Далее, с кем уже сидел Фрай? Кажется, кого-то уже посылали.
— Я где-то ее видел, — сказал Дэн, присаживаясь за тот же стол, где что-то делал Вилли.
— Вот из ит? — спросил Фрай, не поднимая голову от бумаг.
— У вас нет отдельного кабинета? — спросил Дэн.
— Пока только под лестницей. Но там нет света.
— Почему?
— Периодически очень часто перегорает лампочка. И знаете почему?
— Нет электрика?
— Есть, но не тот. Вы электрик? Я могу вас устроить на эту блатную работу.
— Сколько платят?
— Вас интересуют деньги?
— Без сомнения. И знаете почему? Меня обобрали у ворот города.
— Он платит в казну.
— Да? Сколько? Рубль платит — пять золотых берет себе? Вилли снял очки в серебряной оправе, избавляющие его от дальнозоркости, и спросил:
— Вы хотите, чтобы я его расстрелял?
— Да.
— Отличная идея. Но, но есть одно но: я никого не расстреливаю.

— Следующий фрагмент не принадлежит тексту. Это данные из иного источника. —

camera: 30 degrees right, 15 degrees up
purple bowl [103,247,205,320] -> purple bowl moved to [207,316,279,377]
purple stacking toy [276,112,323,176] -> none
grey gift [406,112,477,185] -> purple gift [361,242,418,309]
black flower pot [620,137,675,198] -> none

— Вы предлагаете, чтобы я его арестовал? Прошу прощенья, не арестовал, а естественно:
— Расстрелял.
— Вы правы дважды: во-первых, никаких знаков вопросов, во-вторых:
— Арестуйте.
— Вы назначаете меня начальником тюрьмы, как этого, как его, в Трех Мушкетерах?
— Вы высказали мысль, обладающую большой дальнозоркостью. Даже страшно подумать: вы знаете больше меня. Так может быть?
— Рипит ит, плииз.
— Я хговорю, что только читаю тугаменты, а вон тот разливала только посвящает в рыцари. Кали из-за стойки подмигнула Дэну. Но было очевидно:
— Не узнала. — Как, впрочем, и он. Ибо была она при полном параде, и даже не в женском галстуке, а как все — с бабочкой на шее. Он пересел за стойку, предварительно проинформировав Шекспи — как автоматически сорвалось у него с языка:
— Покину вас ненадолго пока что.
— Конечно, не думаю, что мы больше не встретимся.
— Если только в театре, — сказал Дэн, и сам не понял зачем.
В театре после первого акта Дэн поймал Кали сразу после первого перерыва.
— Ты куда?
— А что?
— Я бы хотел поговорить.
— Я с незнакомыми мужчинами боюсь разговаривать. Более того:
— Мне пора идти.
— Вы кого там, — Дэн кивнул на сцену, точнее на занавес, который еще стоял перед ними, как лист перед травой, что значит:
— Закрытым, — играете?
— Что? В каком смысле? И да: — Не надо специализироваться на том, о чем вам, сэр, известно только по сомнительным слухам.
— Почему?!
— Потому что человек — и даже Ино — может измениться только на сцене, а просто так, может сколько угодно рассказывать о вере в бога, как Ван Гог, но толку:
— Не буд-д-де-т-т никакого.
— Вы меня поняли, сэр?
— Да, но я не знаю пароля выхода на Сцену.
— Я вам сказала.
— Лос Роулоттес.
— Вер-р-на-а, — даже немного удивилась она. — Я подумала, что это не вы. Хорошо, но тем не менее, подтвердить свое право придется и вам. Хорошо?
— Да, думаю, у меня что-нибудь да получится.
— Хорошо, но не зарекайтесь об успехе, которого еще не было. Как потенциальный актер вы должны знать, что даже Мейерхольду было сказано Таировым:
— Ты не мозес быть акт-тером никада.
— Решительно не согласен.
— Отлично, с этого и начнем. Вы сыграете в этой Картине Ван Гога Кецалькоатля, а я Монтесуму.
— Кого будем приносить в жертву — тайна?
— Разумеется. Вы должны принять решение по порыву души.
— Я что-то не понял: я или вы?
— Дело в том, что по уже написанному сценарию я сначала встречаю вас, как жертву.
— Так, так, так, — быстро заговорил Дэн, — это на самом деле будет, или нет?